Yang, ever the free thinker, smartly pitches the idea as a form of individualism. He suggested that owners “can make a grip that essentially knows whether it’s the owner based upon the size of their hand,” and that “a lot of owners would love it, because who doesn’t want a gun that’s just yours?”

While the idea has enticed some gun owners who embrace a delicate balance between individual liberty and gun safety, this measure would not change any of the issues we have had with the mass shootings experienced throughout the country over the past 20 years.

Nevermind the insane overhead cost of implementing such an idea at the massive scale of the United States where there are more guns than there are people. Nevermind the breach of privacy for individual gun owners who would be required to have their personal data organized for the ‘good of society’ in a centralized government database.

While it made for a unique moment in what has been an otherly benign campaign, I couldn’t help but feel like the tears didn’t sum up what has been Yang’s main issue from the start: he’s too soft. He speaks about topics that are crucially threatening the wellbeing of our citizens in a sort of feel-good and wholesome natured tone that ultimately doesn’t capture the nowness of his moment.

There is no doubt in my mind that someone could win running with Yang’s platform – it’s just not him.

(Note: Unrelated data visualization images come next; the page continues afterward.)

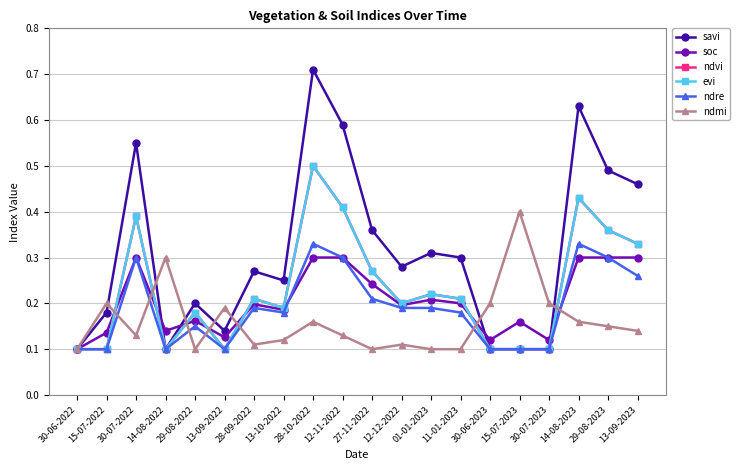

What is the greatest value displayed?

0.7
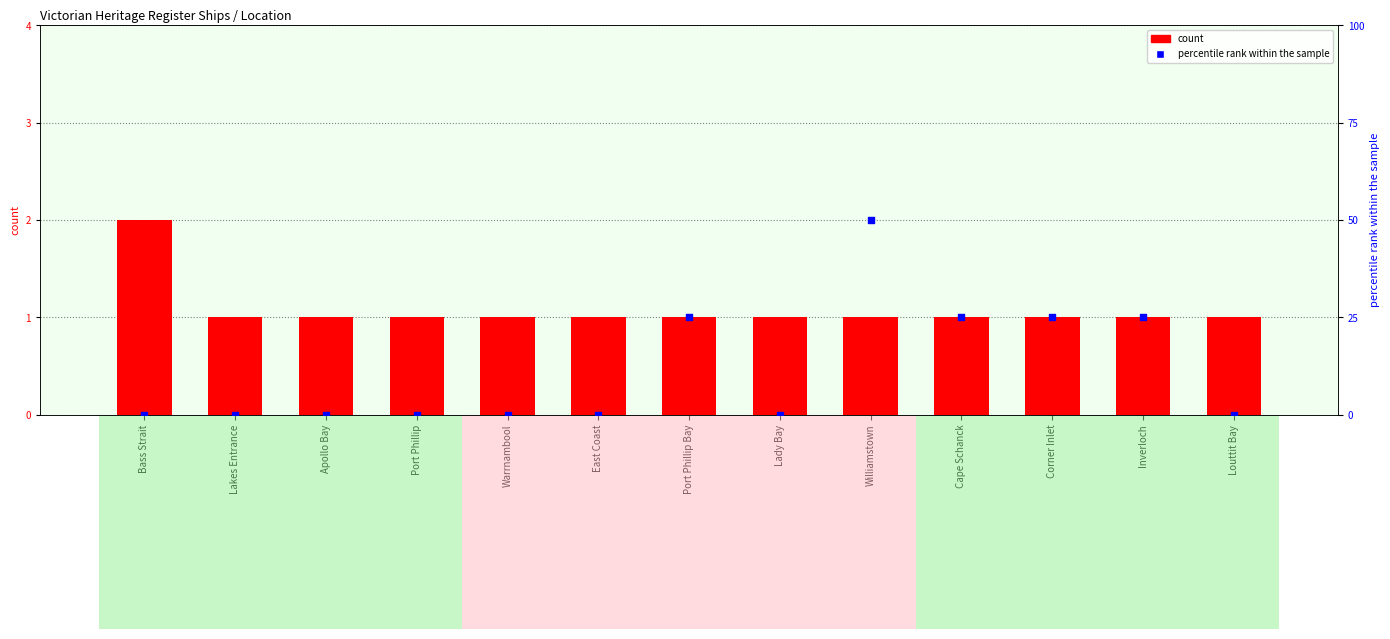

At which category is the sum across all series the highest?

Williamstown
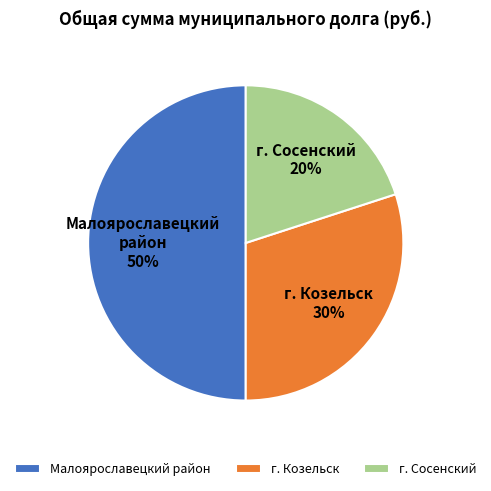

Rank the categories by value from highest to lowest.

Малоярославецкий район, г. Козельск, г. Сосенский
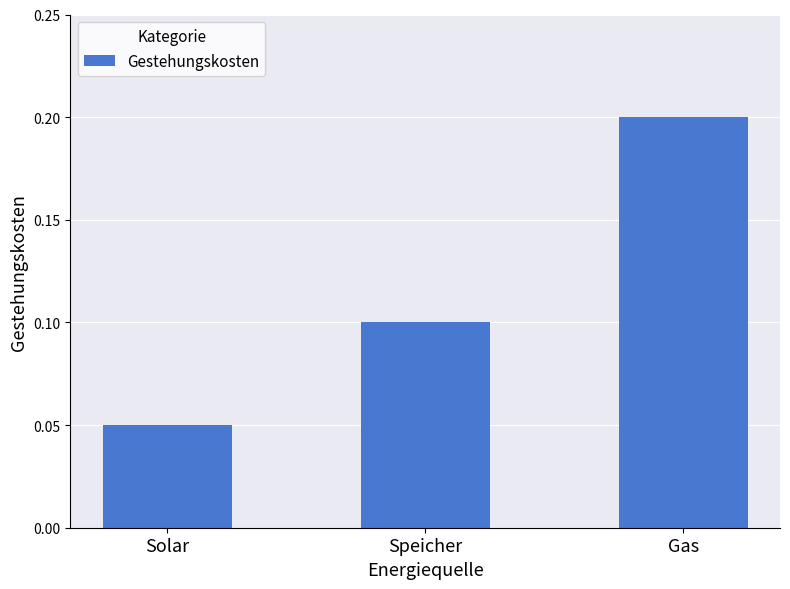

At which category does the chart reach its minimum across all series?

Solar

The hardest thing for Andrew Yang to have done at that moment would have been to tell the truth; while we all empathize with any person who has lost a loved one to gun violence (or any other type of tragedy), we cannot make the world whole through the saber-rattling of a bureaucratic hand.

And while gun violence is treated as a national epidemic, the truth is that data consistently proves you are more likely to die from choking on food, bicycling, assault by a sharp object, police/law enforcement or any list of health issues including heart disease, cancer, stroke, or Alzheimer’s.

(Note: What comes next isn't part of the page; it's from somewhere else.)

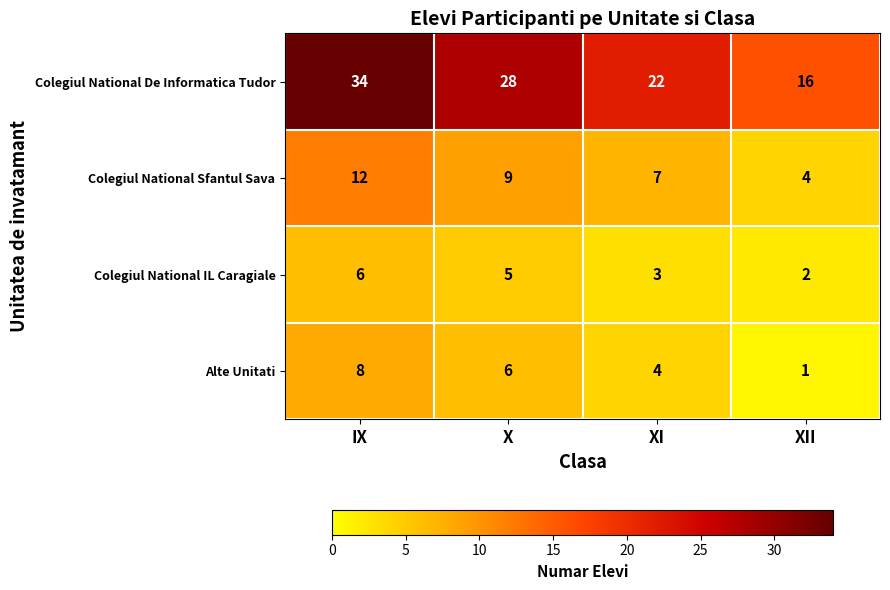

Rank the series at X from lowest to highest value.

Colegiul National IL Caragiale, Alte Unitati, Colegiul National Sfantul Sava, Colegiul National De Informatica Tudor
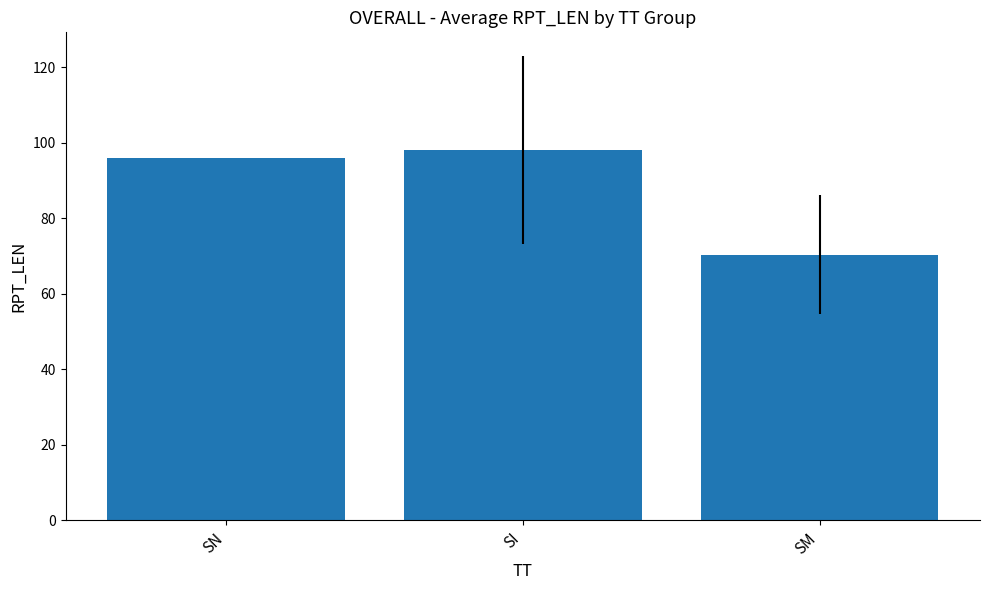

What is the difference between the values at SN and SM?

25.6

Instead of doing the hard thing, Yang did the politically expedient thing: he buckled gently under the warm glow of studio lights for the internet fan club and a few hundred white suburban moms who might bump his basement poll numbers up .2% before Iowa. The tears felt staged. The whole thing sounded and looked set-up.

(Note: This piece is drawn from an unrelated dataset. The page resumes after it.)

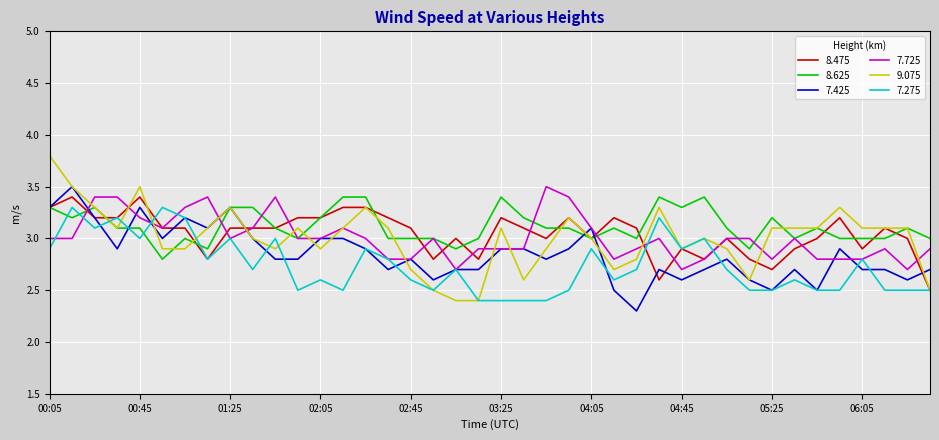

What is the lowest value of the 8.475 series?

2.5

When Obama cried after Adam Lanza brutally murdered 27 children in Sandy Hook, Newton, the former President was filled with rage. He didn’t force anything. We watched, in stunned silence, as he struggled to keep himself from openly weeping. They were tears of strength. It was an honest moment and one befitting a  true presidential figure.

 

Andrew Yang skirts the fundamental ideas of the Constitution when he advocates for any smart-sounding law that acts as a panacea to a society-wide crisis that goes much deeper than a tool made of steel and aluminum.

It is the responsibility of a gun owner to know their weapon, to only use it in times of complete necessity, and to be an educator for others who wish to protect their God-given freedoms and contractual property rights. Placing faith in the government to protect your life and liberty through legislative directive is naive.

Every time a gun owner cedes individual liberty to the government by accepting the legislative whims of the politically mobile, they relinquish parts of a genetic memory that explain, in essence, our great American experiment. Americans must not allow emotional hysteria masquerading as ‘common sense’ gun reform to influence our distinct notions of freedom and liberty.